Problem details
Copy each line of the data below in which the word "present" can be found.

━━━ Records to process

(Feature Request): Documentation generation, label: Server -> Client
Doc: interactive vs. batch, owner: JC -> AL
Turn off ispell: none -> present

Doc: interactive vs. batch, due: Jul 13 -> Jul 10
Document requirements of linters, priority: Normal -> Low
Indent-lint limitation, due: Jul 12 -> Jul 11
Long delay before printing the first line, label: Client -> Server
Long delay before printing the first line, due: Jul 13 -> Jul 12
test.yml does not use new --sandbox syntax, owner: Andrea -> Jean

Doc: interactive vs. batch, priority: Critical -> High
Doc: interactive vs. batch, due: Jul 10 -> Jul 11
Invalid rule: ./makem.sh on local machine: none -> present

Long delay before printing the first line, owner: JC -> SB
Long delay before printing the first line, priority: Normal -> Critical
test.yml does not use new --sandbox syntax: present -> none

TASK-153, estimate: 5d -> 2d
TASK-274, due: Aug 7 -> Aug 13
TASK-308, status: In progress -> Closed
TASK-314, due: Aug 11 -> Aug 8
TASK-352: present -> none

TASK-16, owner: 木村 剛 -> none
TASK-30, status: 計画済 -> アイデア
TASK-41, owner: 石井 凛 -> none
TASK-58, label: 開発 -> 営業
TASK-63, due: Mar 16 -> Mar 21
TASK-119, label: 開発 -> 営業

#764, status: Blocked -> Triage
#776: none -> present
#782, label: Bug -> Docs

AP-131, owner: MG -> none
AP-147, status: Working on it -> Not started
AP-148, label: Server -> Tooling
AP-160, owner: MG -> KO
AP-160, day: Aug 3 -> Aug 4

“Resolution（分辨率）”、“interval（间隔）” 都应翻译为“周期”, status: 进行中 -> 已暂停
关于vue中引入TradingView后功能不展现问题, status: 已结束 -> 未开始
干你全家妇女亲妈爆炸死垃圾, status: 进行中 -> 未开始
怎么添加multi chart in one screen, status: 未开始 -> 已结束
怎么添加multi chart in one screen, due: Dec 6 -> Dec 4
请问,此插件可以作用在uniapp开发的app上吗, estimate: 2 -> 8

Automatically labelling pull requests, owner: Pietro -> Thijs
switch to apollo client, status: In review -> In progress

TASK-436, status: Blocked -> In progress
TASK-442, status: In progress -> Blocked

━━━━━━

Response for this exercise
Turn off ispell: none -> present
Invalid rule: ./makem.sh on local machine: none -> present
test.yml does not use new --sandbox syntax: present -> none
TASK-352: present -> none
#776: none -> present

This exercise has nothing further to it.